** start Quoted text **

Practical video segmentation processes are attractive for various applications in vehicle safety systems, robot manipulation systems, and multi-media distribution systems. Several rough video segmentation techniques such as lane detection and overtaking vehicle detection have been reported [2]–[4]. However, demands for more complicated and fine-graded video segmentation continue to increase. Optical flow derivation is a critical process to meet such demands because the granularity of optical flow determines the video segmentation quality. Several optical flow processors have been reported [5]–[10], but all of them can achieve only limited image resolution and frame rates. For example, Ref. [5] could not achieve the performance for CIF resolution video with 30 fr/s. Also the obtained accuracy was not an enough level according to its insufficient memory resource. The value of mean-absolute-error (MAE) which is inverse of accuracy was 18.30 degree at 100% density, and it was still large for many applications.

** end Quoted text **

● Instruction A
Copy the records from the line containing "collector number: 4596" through the line containing "locality: Lake San Andreas. County San Mateo", keeping every word unchanged.
The optical flow passage and the plant records are unrelated material.

** start Raw data **

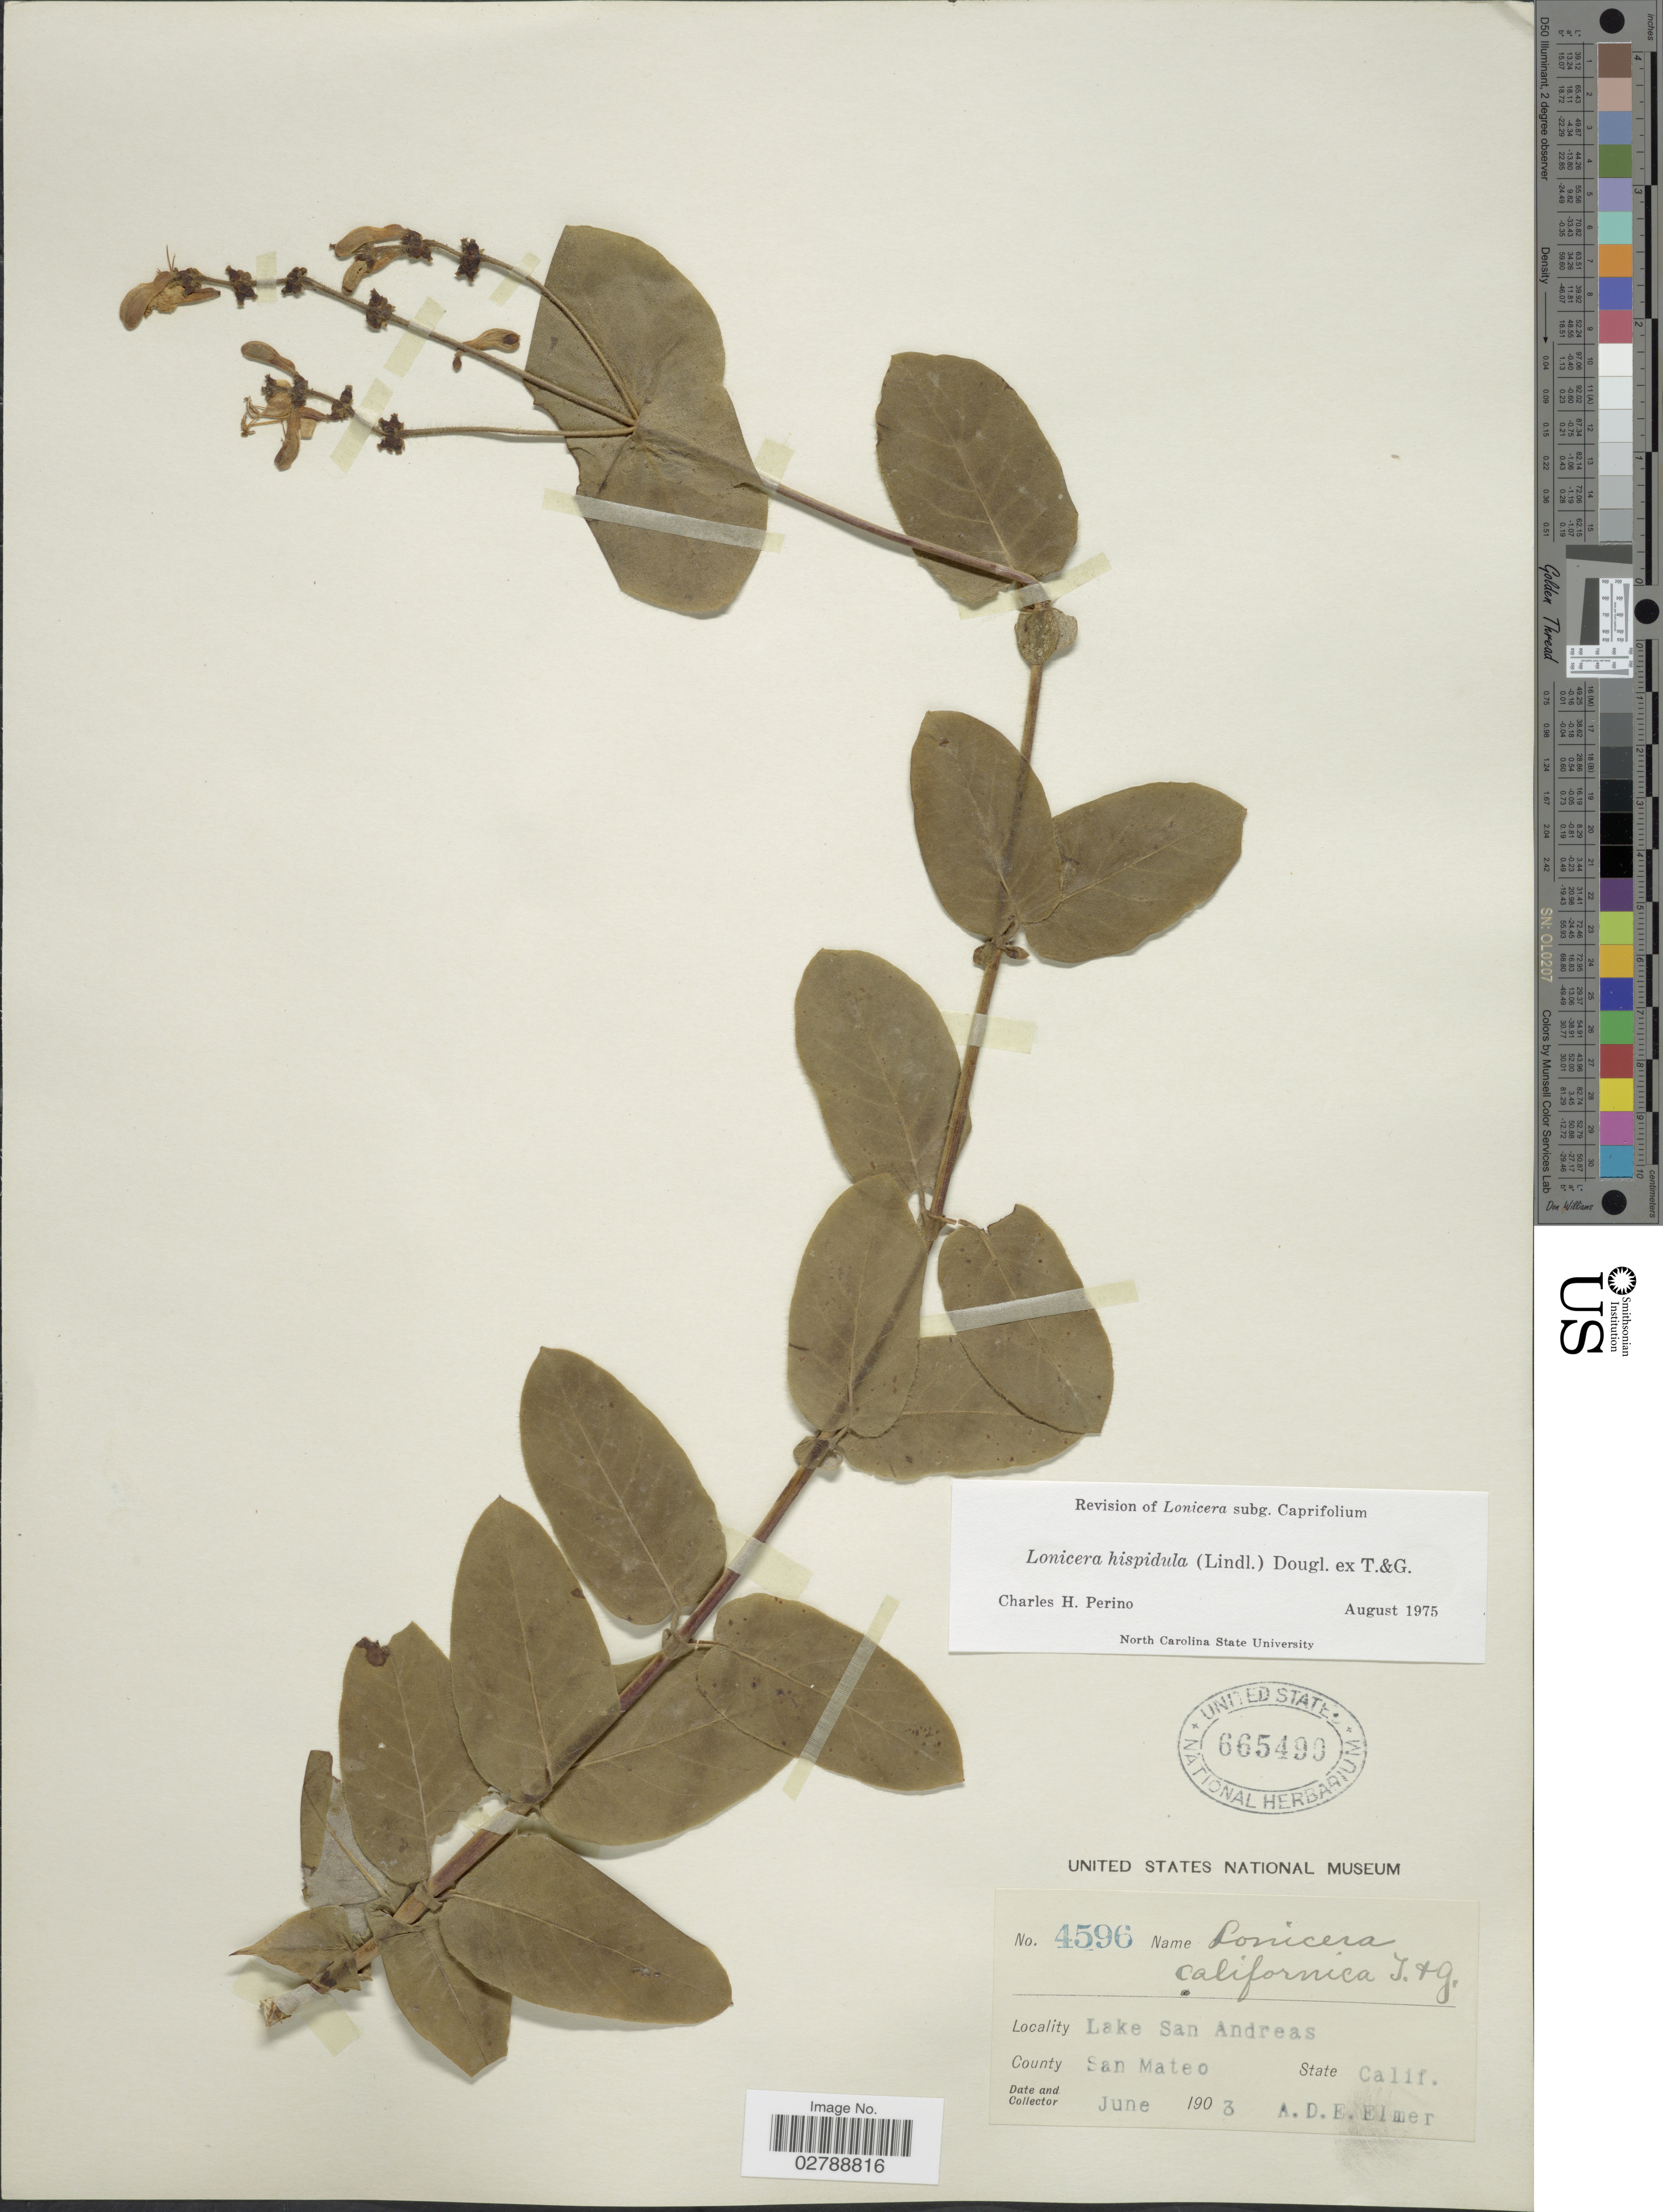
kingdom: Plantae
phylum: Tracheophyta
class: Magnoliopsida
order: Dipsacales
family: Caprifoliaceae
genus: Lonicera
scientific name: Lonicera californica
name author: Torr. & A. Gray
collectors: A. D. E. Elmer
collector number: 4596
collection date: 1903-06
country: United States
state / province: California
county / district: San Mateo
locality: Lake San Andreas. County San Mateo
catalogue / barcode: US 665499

** end Raw data **
** start Raw data **

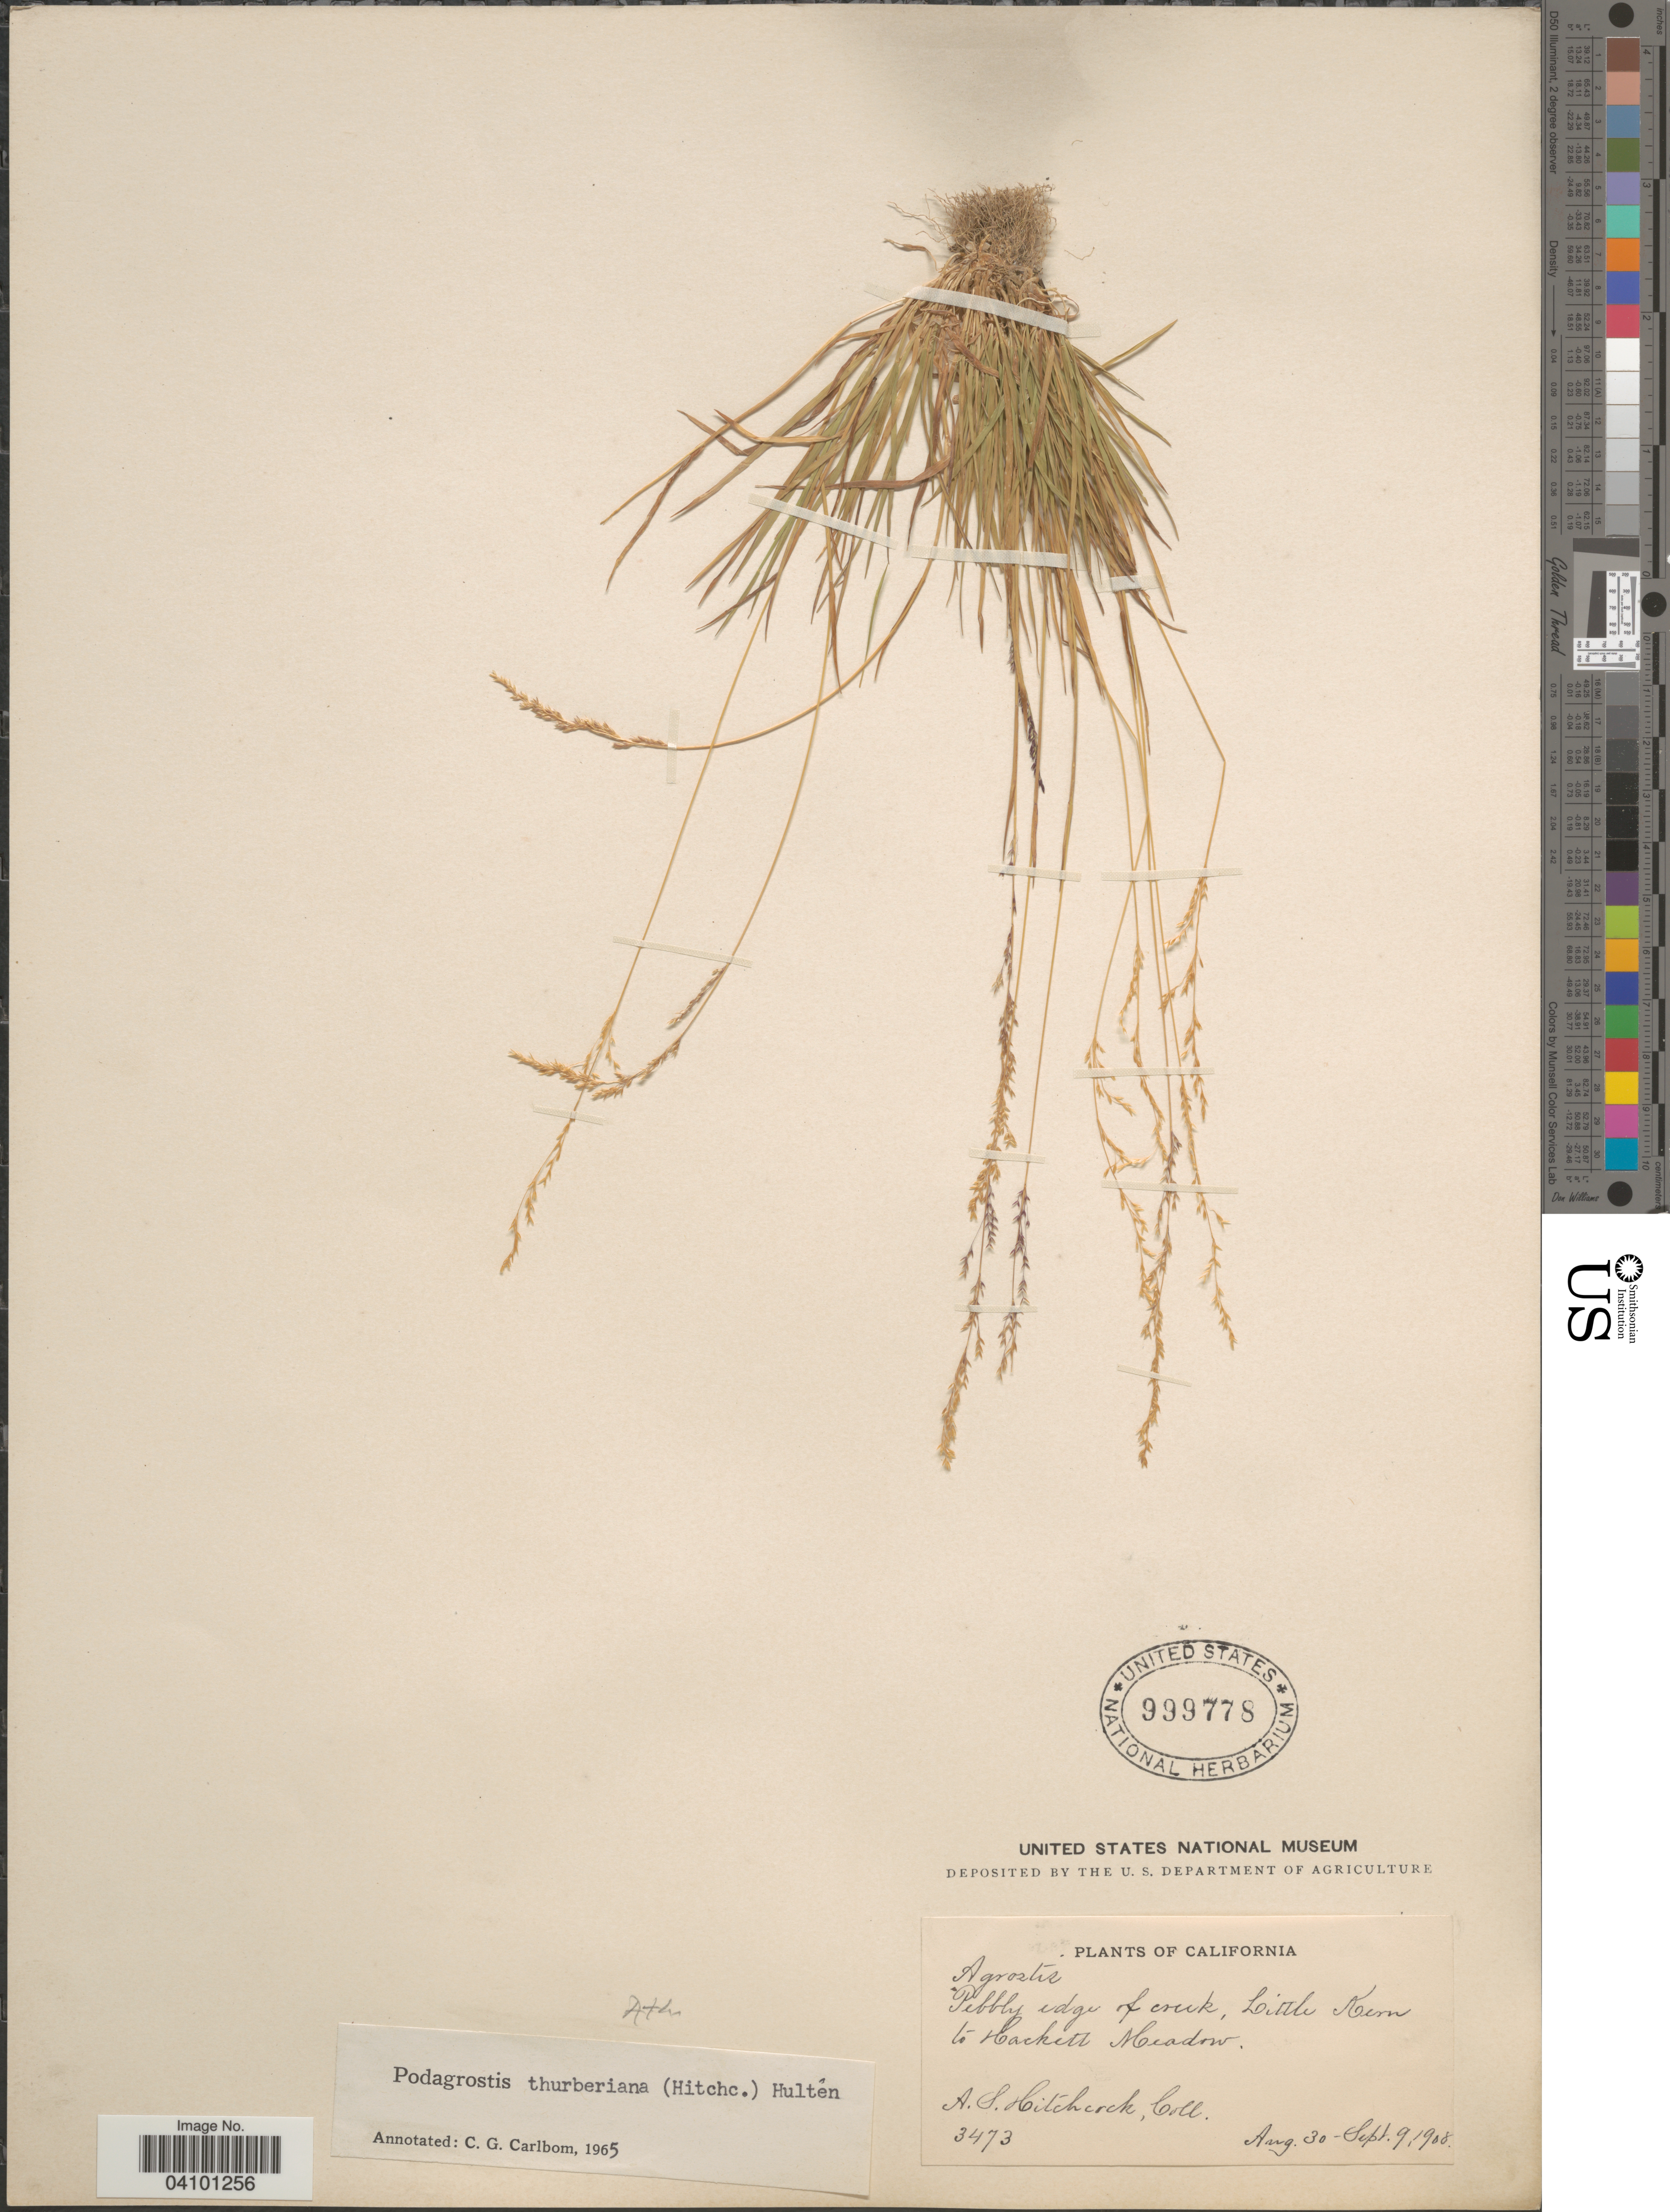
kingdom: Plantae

** end Raw data **

● Instruction B
According to the optical flow passage, what determines video segmentation quality?

● Full response A
collector number: 4596
collection date: 1903-06
country: United States
state / province: California
county / district: San Mateo
locality: Lake San Andreas. County San Mateo

● Full response B
The granularity of optical flow.